Tamil

Maya Review: A Spooky Spectacle Set in an Asylum

Debutant filmmaker Ashwin Saravanan’s Maya is a complete horror flick that leaves you with enough chills by the end of it

Malini Mannath

Slickly crafted and engagingly narrated, debutant Ashwin Saravanan’s Maya is built around some eerie happenings around a mental asylum and a patient Maya who had died under mysterious circumstances. The events that took place 24 years ago affects the life of a group of people in the present.

A pure horror flick, the film is devoid of any comedy elements. The director has managed to maintain suspense from the beginning to the end. A film within a film, at times, the difference is blurred enough to confuse a layman, though the director pieces them together at the end.

Nayanthara is a revelation as she plays Apsara, who is estranged from her husband, and is the mother of a one-year-old baby girl. Acting in commercials and staying with her close friend Swathi (Lakshmipriya ably fitting in), it’s not an easy life for Apsara. The actor has played down her glamour quotient. And she takes you by surprise with her convincing portrayal in both the emotional moments and later, where she has to depict fear and horror.

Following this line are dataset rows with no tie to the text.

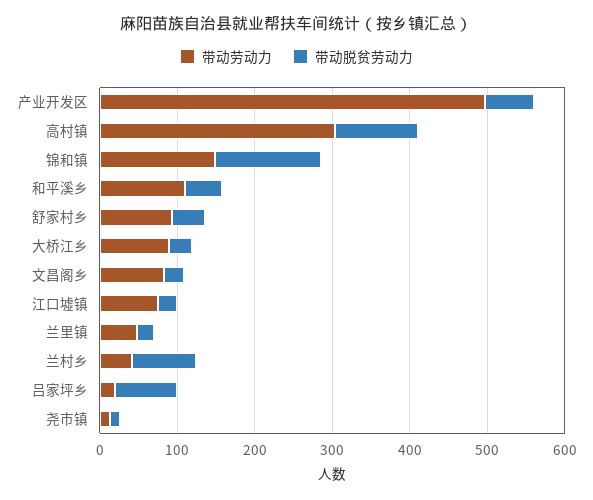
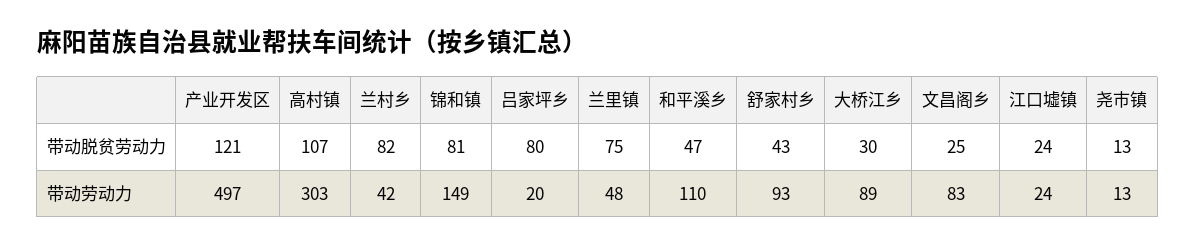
  {
    "带动劳动力": {
      "产业开发区": 497,
      "高村镇": 303,
      "锦和镇": 149,
      "和平溪乡": 110,
      "舒家村乡": 93,
      "大桥江乡": 89,
      "文昌阁乡": 83,
-     "江口墟镇": 80,
+     "江口墟镇": 24,
      "兰里镇": 48,
      "兰村乡": 42,
      "吕家坪乡": 20,
      "尧市镇": 13
    },
    "带动脱贫劳动力": {
-     "产业开发区": 60,
+     "产业开发区": 121,
      "高村镇": 107,
-     "锦和镇": 140,
+     "锦和镇": 81,
      "和平溪乡": 47,
      "舒家村乡": 43,
      "大桥江乡": 30,
      "文昌阁乡": 25,
      "江口墟镇": 24,
-     "兰里镇": 20,
+     "兰里镇": 75,
      "兰村乡": 82,
      "吕家坪乡": 80,
      "尧市镇": 13
    }
  }

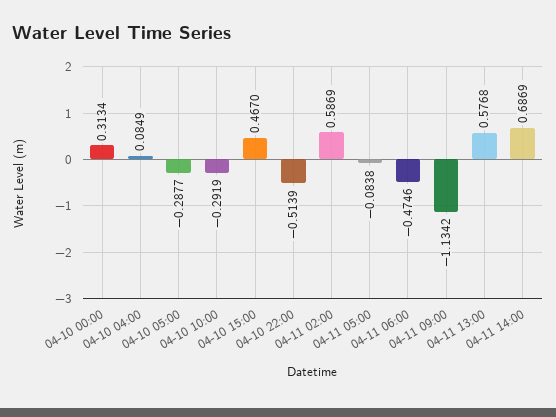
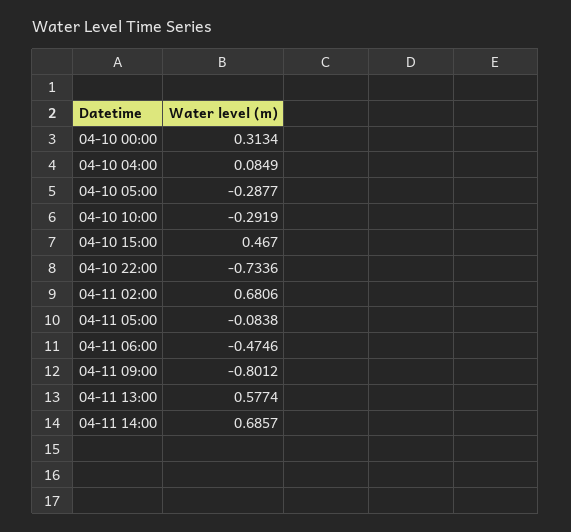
  {
    "04-10 00:00": 0.3134,
    "04-10 04:00": 0.0849,
    "04-10 05:00": -0.2877,
    "04-10 10:00": -0.2919,
    "04-10 15:00": 0.467,
-   "04-10 22:00": -0.5139,
+   "04-10 22:00": -0.7336,
-   "04-11 02:00": 0.5869,
+   "04-11 02:00": 0.6806,
    "04-11 05:00": -0.0838,
    "04-11 06:00": -0.4746,
-   "04-11 09:00": -1.1342,
+   "04-11 09:00": -0.8012,
-   "04-11 13:00": 0.5768,
+   "04-11 13:00": 0.5774,
-   "04-11 14:00": 0.6869
+   "04-11 14:00": 0.6857
  }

Aari as an illustrator for a magazine, in which the ghost’s story is serialised, plays his character with efficiency. He appears in a different avatar later. The rest of the actors are well cast and fit in suitably. There is RK. a film director (Gopi), who  is unable to sell his ghost-film Irul, and resorts to a marketing tactic. He promises to pay a handsome amount to anyone who can see the film alone at a theater. And Apsara in need of the money accepts the challenge.

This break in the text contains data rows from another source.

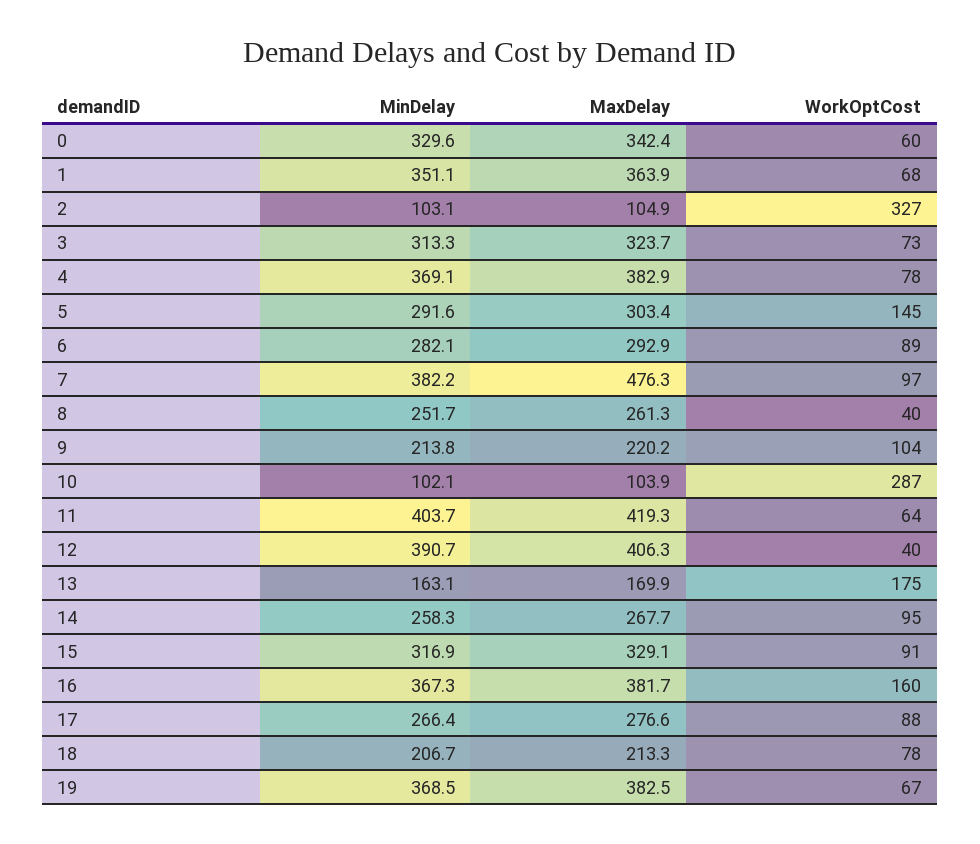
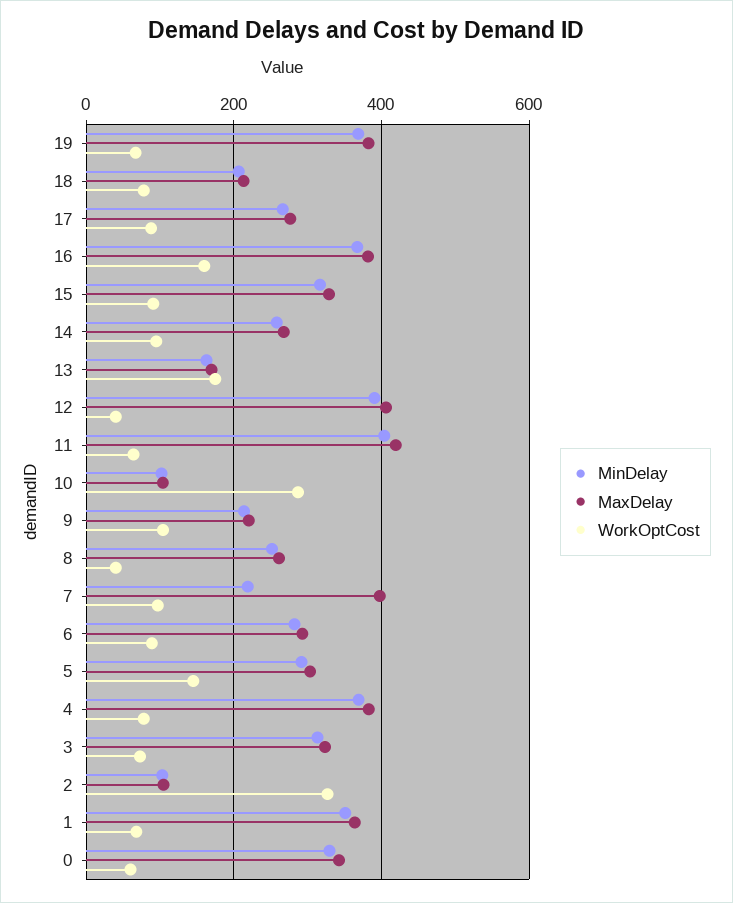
  {
    "MinDelay": {
      "0": 329.6,
      "1": 351.1,
      "2": 103.1,
      "3": 313.3,
      "4": 369.1,
      "5": 291.6,
      "6": 282.1,
-     "7": 382.2,
+     "7": 220,
      "8": 251.7,
      "9": 213.8,
      "10": 102.1,
      "11": 403.7,
      "12": 390.7,
      "13": 163.1,
      "14": 258.3,
      "15": 316.9,
      "16": 367.3,
      "17": 266.4,
      "18": 206.7,
      "19": 368.5
    },
    "MaxDelay": {
      "0": 342.4,
      "1": 363.9,
      "2": 104.9,
      "3": 323.7,
      "4": 382.9,
      "5": 303.4,
      "6": 292.9,
-     "7": 476.3,
+     "7": 400,
      "8": 261.3,
      "9": 220.2,
      "10": 103.9,
      "11": 419.3,
      "12": 406.3,
      "13": 169.9,
      "14": 267.7,
      "15": 329.1,
      "16": 381.7,
      "17": 276.6,
      "18": 213.3,
      "19": 382.5
    },
    "WorkOptCost": {
      "0": 60,
      "1": 68,
      "2": 327,
      "3": 73,
      "4": 78,
      "5": 145,
      "6": 89,
      "7": 97,
      "8": 40,
      "9": 104,
      "10": 287,
      "11": 64,
      "12": 40,
      "13": 175,
      "14": 95,
      "15": 91,
      "16": 160,
      "17": 88,
      "18": 78,
      "19": 67
    }
  }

What happens forms the rest of the story. There are the usual elements that one will associate with a supernatural-flick — startling sounds and mysterious images passing by, lights suddenly switching off and on. But the narrative style goes beyond this, offering a more horrifying scenario. Scenes of the mysterious deaths of those, who are curious about Maya’s story, taking a trip to the forest where once the asylum stood, is an edge-of-the-seat experience.

Some of the key strengths of the film are gripping background score and cinematography. The emotional quotient is also high with the mother-daughter sentiment strongly packed in.  But towards the end, one feels disconnected with the scenes, as the pace slackens; it could have been trimmed here.  After Demonte Colony, Maya offers unadulterated horror.